- [WRITTEN TASK] Please recast every line of the records below as a numbered list, leaving out the blank lines and the pictures.

- [PROVIDED RECORDS]
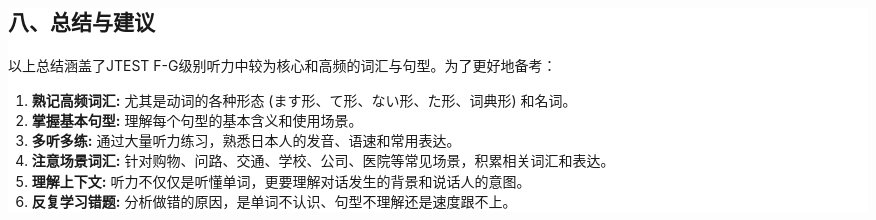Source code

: 
## 八、总结与建议

以上总结涵盖了JTEST F-G级别听力中较为核心和高频的词汇与句型。为了更好地备考：

1.  **熟记高频词汇:** 尤其是动词的各种形态 (ます形、て形、ない形、た形、词典形) 和名词。
2.  **掌握基本句型:** 理解每个句型的基本含义和使用场景。
3.  **多听多练:** 通过大量听力练习，熟悉日本人的发音、语速和常用表达。
4.  **注意场景词汇:** 针对购物、问路、交通、学校、公司、医院等常见场景，积累相关词汇和表达。
5.  **理解上下文:** 听力不仅仅是听懂单词，更要理解对话发生的背景和说话人的意图。
6.  **反复学习错题:** 分析做错的原因，是单词不认识、句型不理解还是速度跟不上。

- [ANSWER TO THE EXERCISE]
1. Source code
2. : 
3. ## 八、总结与建议
4. 以上总结涵盖了JTEST F-G级别听力中较为核心和高频的词汇与句型。为了更好地备考：
5. 1.  **熟记高频词汇:** 尤其是动词的各种形态 (ます形、て形、ない形、た形、词典形) 和名词。
6. 2.  **掌握基本句型:** 理解每个句型的基本含义和使用场景。
7. 3.  **多听多练:** 通过大量听力练习，熟悉日本人的发音、语速和常用表达。
8. 4.  **注意场景词汇:** 针对购物、问路、交通、学校、公司、医院等常见场景，积累相关词汇和表达。
9. 5.  **理解上下文:** 听力不仅仅是听懂单词，更要理解对话发生的背景和说话人的意图。
10. 6.  **反复学习错题:** 分析做错的原因，是单词不认识、句型不理解还是速度跟不上。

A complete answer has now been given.